··· Material to process

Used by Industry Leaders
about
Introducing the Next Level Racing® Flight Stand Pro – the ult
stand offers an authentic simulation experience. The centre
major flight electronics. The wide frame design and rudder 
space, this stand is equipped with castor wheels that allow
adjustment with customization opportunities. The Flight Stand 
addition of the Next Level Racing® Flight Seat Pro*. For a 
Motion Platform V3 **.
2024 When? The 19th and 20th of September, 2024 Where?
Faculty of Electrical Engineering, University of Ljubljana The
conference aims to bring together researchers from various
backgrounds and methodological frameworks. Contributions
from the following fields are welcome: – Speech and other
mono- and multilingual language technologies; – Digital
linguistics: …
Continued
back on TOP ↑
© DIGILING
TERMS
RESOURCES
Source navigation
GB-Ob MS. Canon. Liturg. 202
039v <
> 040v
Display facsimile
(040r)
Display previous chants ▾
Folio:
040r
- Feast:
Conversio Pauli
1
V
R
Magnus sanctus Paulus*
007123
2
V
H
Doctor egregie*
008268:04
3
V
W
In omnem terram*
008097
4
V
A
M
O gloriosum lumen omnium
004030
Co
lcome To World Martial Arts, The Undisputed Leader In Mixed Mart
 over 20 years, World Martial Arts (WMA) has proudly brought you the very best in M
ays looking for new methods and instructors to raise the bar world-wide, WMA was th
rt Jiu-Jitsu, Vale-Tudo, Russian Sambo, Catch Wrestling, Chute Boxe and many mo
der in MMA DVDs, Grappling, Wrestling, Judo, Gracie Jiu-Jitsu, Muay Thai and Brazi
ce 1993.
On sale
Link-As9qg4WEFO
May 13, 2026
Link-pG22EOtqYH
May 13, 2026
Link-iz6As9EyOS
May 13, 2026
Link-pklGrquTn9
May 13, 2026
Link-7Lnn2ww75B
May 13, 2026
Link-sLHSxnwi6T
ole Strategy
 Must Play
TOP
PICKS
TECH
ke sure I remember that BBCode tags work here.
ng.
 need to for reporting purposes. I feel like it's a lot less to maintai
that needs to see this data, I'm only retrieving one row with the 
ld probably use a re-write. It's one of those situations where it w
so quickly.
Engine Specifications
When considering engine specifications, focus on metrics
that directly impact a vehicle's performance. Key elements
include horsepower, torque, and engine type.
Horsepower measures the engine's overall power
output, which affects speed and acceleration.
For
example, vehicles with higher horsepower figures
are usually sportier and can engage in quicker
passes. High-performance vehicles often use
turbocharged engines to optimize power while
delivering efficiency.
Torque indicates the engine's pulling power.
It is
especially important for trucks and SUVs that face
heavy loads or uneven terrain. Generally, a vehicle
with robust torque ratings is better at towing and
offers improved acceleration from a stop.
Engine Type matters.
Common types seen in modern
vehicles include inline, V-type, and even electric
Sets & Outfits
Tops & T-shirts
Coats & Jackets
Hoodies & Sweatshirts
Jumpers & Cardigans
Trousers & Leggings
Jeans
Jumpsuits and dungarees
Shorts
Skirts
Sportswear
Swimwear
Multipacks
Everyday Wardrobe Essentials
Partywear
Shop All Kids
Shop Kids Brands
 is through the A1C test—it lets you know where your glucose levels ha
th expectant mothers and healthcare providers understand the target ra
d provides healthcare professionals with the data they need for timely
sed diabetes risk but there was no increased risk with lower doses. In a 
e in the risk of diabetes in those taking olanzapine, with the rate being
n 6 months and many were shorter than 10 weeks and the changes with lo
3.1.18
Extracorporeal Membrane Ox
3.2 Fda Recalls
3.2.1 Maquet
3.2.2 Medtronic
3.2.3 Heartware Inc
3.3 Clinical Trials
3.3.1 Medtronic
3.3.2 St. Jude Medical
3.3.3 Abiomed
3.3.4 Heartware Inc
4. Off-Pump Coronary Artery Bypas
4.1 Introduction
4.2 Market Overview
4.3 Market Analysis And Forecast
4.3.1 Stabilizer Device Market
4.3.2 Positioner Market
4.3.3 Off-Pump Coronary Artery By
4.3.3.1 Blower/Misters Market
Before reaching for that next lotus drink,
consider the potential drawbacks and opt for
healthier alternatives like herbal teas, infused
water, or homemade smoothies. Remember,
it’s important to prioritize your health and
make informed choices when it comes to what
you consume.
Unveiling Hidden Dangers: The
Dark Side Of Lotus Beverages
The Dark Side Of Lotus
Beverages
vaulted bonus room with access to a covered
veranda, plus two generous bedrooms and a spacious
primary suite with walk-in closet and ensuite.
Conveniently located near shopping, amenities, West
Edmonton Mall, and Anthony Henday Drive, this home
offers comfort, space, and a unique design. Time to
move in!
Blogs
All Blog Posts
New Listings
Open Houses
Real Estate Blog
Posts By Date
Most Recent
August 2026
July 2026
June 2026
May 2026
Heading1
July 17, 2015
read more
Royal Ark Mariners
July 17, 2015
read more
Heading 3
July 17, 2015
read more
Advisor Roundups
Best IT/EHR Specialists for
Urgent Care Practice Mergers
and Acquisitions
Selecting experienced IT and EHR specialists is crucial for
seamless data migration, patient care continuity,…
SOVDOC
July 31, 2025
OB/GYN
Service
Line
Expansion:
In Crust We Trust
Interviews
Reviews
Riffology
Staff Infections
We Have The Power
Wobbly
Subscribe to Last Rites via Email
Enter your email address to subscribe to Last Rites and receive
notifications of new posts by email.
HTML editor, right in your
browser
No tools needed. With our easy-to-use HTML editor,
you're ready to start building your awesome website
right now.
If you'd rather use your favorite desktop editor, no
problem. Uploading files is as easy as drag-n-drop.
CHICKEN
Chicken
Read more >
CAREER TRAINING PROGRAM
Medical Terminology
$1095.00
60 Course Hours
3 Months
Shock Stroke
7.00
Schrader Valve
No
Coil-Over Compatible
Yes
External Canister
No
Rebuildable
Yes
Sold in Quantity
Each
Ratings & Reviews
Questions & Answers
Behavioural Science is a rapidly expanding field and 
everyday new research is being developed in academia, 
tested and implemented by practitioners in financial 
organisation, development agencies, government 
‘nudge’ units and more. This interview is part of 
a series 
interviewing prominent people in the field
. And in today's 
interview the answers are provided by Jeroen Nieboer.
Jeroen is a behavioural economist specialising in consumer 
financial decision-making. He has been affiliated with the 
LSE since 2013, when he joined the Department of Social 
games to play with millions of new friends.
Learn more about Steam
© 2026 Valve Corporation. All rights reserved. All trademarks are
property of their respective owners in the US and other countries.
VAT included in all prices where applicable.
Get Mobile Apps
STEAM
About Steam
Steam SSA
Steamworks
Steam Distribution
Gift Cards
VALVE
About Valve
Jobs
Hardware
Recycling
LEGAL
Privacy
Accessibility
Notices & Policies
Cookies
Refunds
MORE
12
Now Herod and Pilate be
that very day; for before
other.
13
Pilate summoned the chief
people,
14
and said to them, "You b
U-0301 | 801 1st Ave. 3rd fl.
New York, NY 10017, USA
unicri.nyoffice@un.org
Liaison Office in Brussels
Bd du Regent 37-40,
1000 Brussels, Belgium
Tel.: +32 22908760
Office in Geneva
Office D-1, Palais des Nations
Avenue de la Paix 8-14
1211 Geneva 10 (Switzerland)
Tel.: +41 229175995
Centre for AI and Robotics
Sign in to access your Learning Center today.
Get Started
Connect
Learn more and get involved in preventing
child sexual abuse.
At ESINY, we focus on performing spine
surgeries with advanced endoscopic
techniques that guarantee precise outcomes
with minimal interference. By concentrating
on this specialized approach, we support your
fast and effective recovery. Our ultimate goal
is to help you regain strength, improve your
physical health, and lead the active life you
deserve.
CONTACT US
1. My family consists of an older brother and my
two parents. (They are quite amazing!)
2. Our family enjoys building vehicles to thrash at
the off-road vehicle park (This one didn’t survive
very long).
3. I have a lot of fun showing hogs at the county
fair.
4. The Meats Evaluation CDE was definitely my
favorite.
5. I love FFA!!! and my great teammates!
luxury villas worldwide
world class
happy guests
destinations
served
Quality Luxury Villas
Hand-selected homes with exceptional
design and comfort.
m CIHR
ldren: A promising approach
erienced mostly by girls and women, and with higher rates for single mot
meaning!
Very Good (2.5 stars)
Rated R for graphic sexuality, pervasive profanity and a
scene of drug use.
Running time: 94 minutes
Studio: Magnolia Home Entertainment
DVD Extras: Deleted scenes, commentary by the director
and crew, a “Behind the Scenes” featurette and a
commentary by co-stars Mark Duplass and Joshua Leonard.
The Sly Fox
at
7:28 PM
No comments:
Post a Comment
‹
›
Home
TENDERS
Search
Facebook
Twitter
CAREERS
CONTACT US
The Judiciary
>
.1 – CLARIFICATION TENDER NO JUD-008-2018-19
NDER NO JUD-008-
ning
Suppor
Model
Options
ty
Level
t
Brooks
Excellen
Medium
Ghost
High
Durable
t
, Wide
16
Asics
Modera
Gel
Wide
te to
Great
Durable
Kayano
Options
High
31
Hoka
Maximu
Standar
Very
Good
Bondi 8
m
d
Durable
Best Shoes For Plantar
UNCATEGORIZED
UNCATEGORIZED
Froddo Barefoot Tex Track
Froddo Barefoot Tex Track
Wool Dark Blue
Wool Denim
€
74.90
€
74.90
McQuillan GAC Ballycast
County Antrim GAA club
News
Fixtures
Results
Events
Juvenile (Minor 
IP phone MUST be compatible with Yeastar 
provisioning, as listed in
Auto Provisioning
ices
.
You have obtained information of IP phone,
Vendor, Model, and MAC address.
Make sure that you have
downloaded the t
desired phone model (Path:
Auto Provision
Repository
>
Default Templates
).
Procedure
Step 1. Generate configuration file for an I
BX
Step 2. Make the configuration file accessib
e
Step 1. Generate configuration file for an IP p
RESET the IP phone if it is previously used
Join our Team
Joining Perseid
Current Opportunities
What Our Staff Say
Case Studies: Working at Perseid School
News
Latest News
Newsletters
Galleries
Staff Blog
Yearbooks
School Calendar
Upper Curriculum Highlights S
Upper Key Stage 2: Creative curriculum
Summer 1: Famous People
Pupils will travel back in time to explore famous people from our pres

······

### Exercise brief
Go through the listing above and locate each line that holds the word "from". Copy those lines.

### Task response
conference aims to bring together researchers from various
from the following fields are welcome: – Speech and other
offers improved acceleration from a stop.
Pupils will travel back in time to explore famous people from our pres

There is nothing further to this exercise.